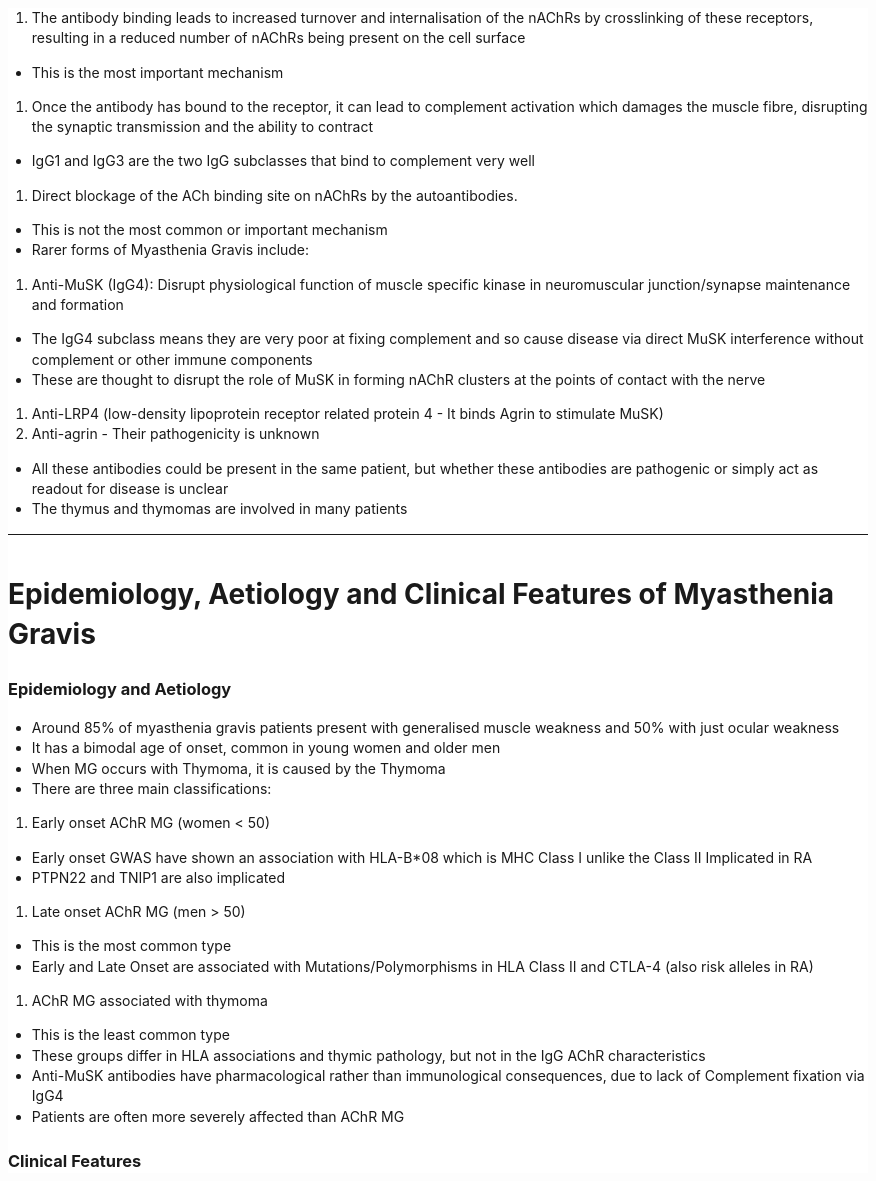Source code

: 1. The antibody binding leads to increased turnover and internalisation of the nAChRs by crosslinking of these receptors, resulting in a reduced number of nAChRs being present on the cell surface
- This is the most important mechanism
1. Once the antibody has bound to the receptor, it can lead to complement activation which damages the muscle fibre, disrupting the synaptic transmission and the ability to contract
- IgG1 and IgG3 are the two IgG subclasses that bind to complement very well
1. Direct blockage of the ACh binding site on nAChRs by the autoantibodies. 
- This is not the most common or important mechanism
- Rarer forms of Myasthenia Gravis include:
1. Anti-MuSK (IgG4): Disrupt physiological function of muscle specific kinase in neuromuscular junction/synapse maintenance and formation
- The IgG4 subclass means they are very poor at fixing complement and so cause disease via direct MuSK interference without complement or other immune components
- These are thought to disrupt the role of MuSK in forming nAChR clusters at the points of contact with the nerve
1. Anti-LRP4 (low-density lipoprotein receptor related protein 4 - It binds Agrin to stimulate MuSK)
2. Anti-agrin - Their pathogenicity is unknown
- All these antibodies could be present in the same patient, but whether these antibodies are pathogenic or simply act as  readout for disease is unclear
- The thymus and thymomas are involved in many patients

---

# Epidemiology, Aetiology and Clinical Features of Myasthenia Gravis

### Epidemiology and Aetiology

- Around 85% of myasthenia gravis patients present with generalised muscle weakness and 50% with just ocular weakness
- It has a bimodal age of onset, common in young women and older men
- When MG occurs with Thymoma, it is caused by the Thymoma
- There are three main classifications:
1. Early onset AChR MG (women < 50)
- Early onset GWAS have shown an association with HLA-B*08 which is MHC Class I unlike the Class II Implicated in RA
- PTPN22 and TNIP1 are also implicated
1. Late onset AChR MG (men > 50)
- This is the most common type
- Early and Late Onset are associated with Mutations/Polymorphisms in HLA Class II and CTLA-4 (also risk alleles in RA)
1. AChR MG associated with thymoma
- This is the least common type
- These groups differ in HLA associations and thymic pathology, but not in the IgG AChR characteristics
- Anti-MuSK antibodies have pharmacological rather than immunological consequences, due to lack of Complement fixation via IgG4
- Patients are often more severely affected than AChR MG

### Clinical Features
————
THE PROBLEM. Report all lines above with "have".

WORKED SOLUTION.
- Early onset GWAS have shown an association with HLA-B*08 which is MHC Class I unlike the Class II Implicated in RA
- Anti-MuSK antibodies have pharmacological rather than immunological consequences, due to lack of Complement fixation via IgG4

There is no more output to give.